🤖 AI Summary
In multimodal learning, image-to-text (I2T) understanding and text-to-image (T2I) generation have long remained isolated tasks—coexisting but lacking true synergy. Method: We propose the Unified Autoencoder (UAE), a self-supervised framework that unifies I2T and T2I under a shared image reconstruction objective, enabling bidirectional information flow. UAE introduces a novel three-stage Unified-GRPO reinforcement training strategy, jointly optimizing understanding and generation via “generation-enhanced understanding” and “understanding-guided generation,” augmented by large-scale long-text pretraining and semantic reconstruction loss. Contribution/Results: To our knowledge, this is the first autoencoder-based unified paradigm for I2T/T2I. We release Unified-Bench, a new benchmark for evaluating model unity. Experiments show UAE significantly improves fine-grained captioning fidelity in understanding models and instruction-following accuracy in generation models, validating the effectiveness and generalization advantage of unified modeling on Unified-Bench.
📝 Abstract
In this paper, we introduce an insightful paradigm through the Auto-Encoder lens-understanding as the encoder (I2T) that compresses images into text, and generation as the decoder (T2I) that reconstructs images from that text. Using reconstruction fidelity as the unified training objective, we enforce the coherent bidirectional information flow between the understanding and generation processes, bringing mutual gains. To implement this, we propose UAE, a novel framework for unified multimodal learning. We begin by pre-training the decoder with large-scale long-context image captions to capture fine-grained semantic and complex spatial relationships.
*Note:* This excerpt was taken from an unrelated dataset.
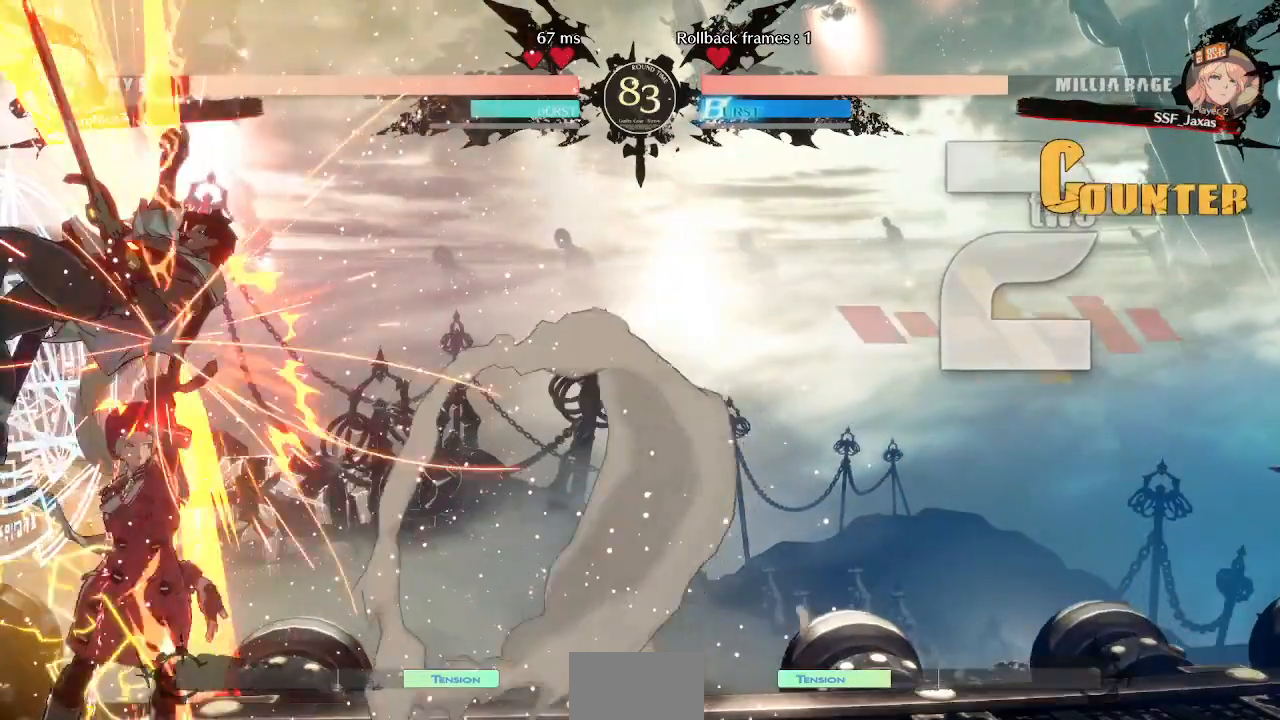
{"dt_ms": 520, "buttons": []}
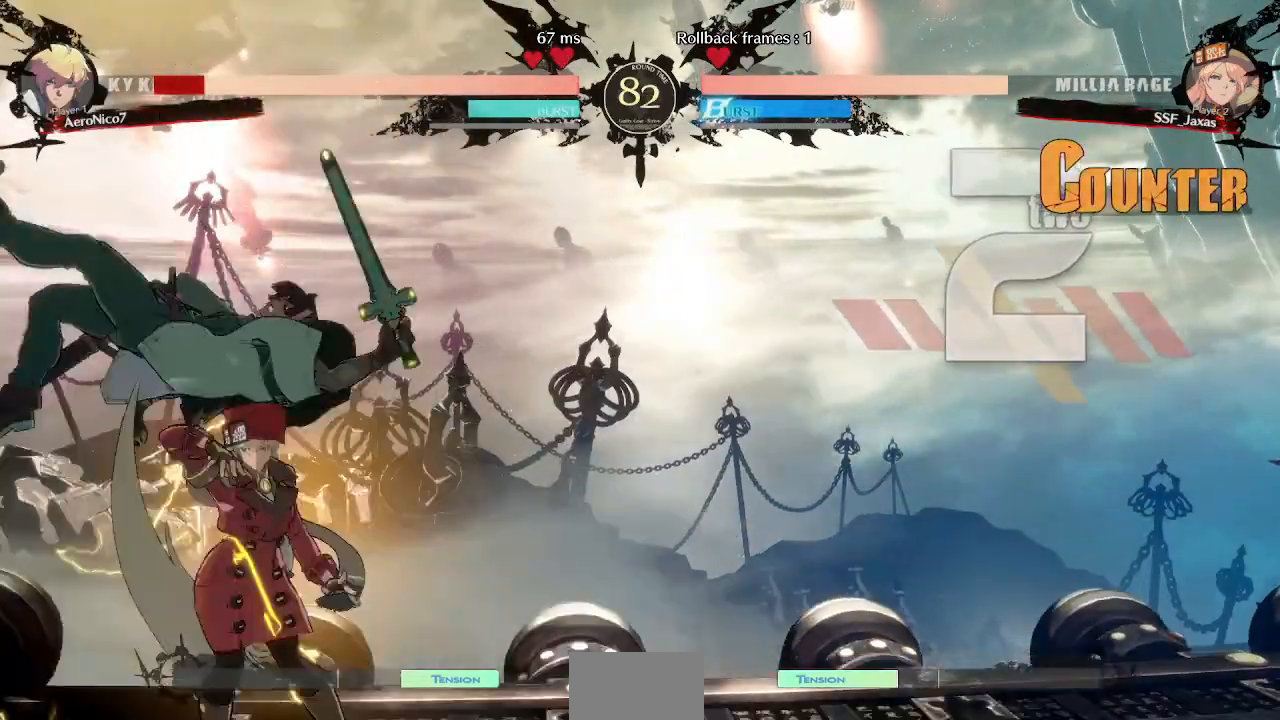
{"dt_ms": 1000, "buttons": []}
We then propose Unified-GRPO via reinforcement learning (RL), which covers three stages: (1) A cold-start phase to gently initialize both encoder and decoder with a semantic reconstruction loss; (2) Generation for Understanding, where the encoder is trained to generate informative captions that maximize the decoder's reconstruction quality, enhancing its visual understanding; (3) Understanding for Generation, where the decoder is refined to reconstruct from these captions, forcing it to leverage every detail and improving its long-context instruction following and generation fidelity. For evaluation, we introduce Unified-Bench, the first benchmark tailored to assess the degree of unification of the UMMs. A surprising "aha moment" arises within the multimodal learning domain: as RL progresses, the encoder autonomously produces more descriptive captions, while the decoder simultaneously demonstrates a profound ability to understand these intricate descriptions, resulting in reconstructions of striking fidelity.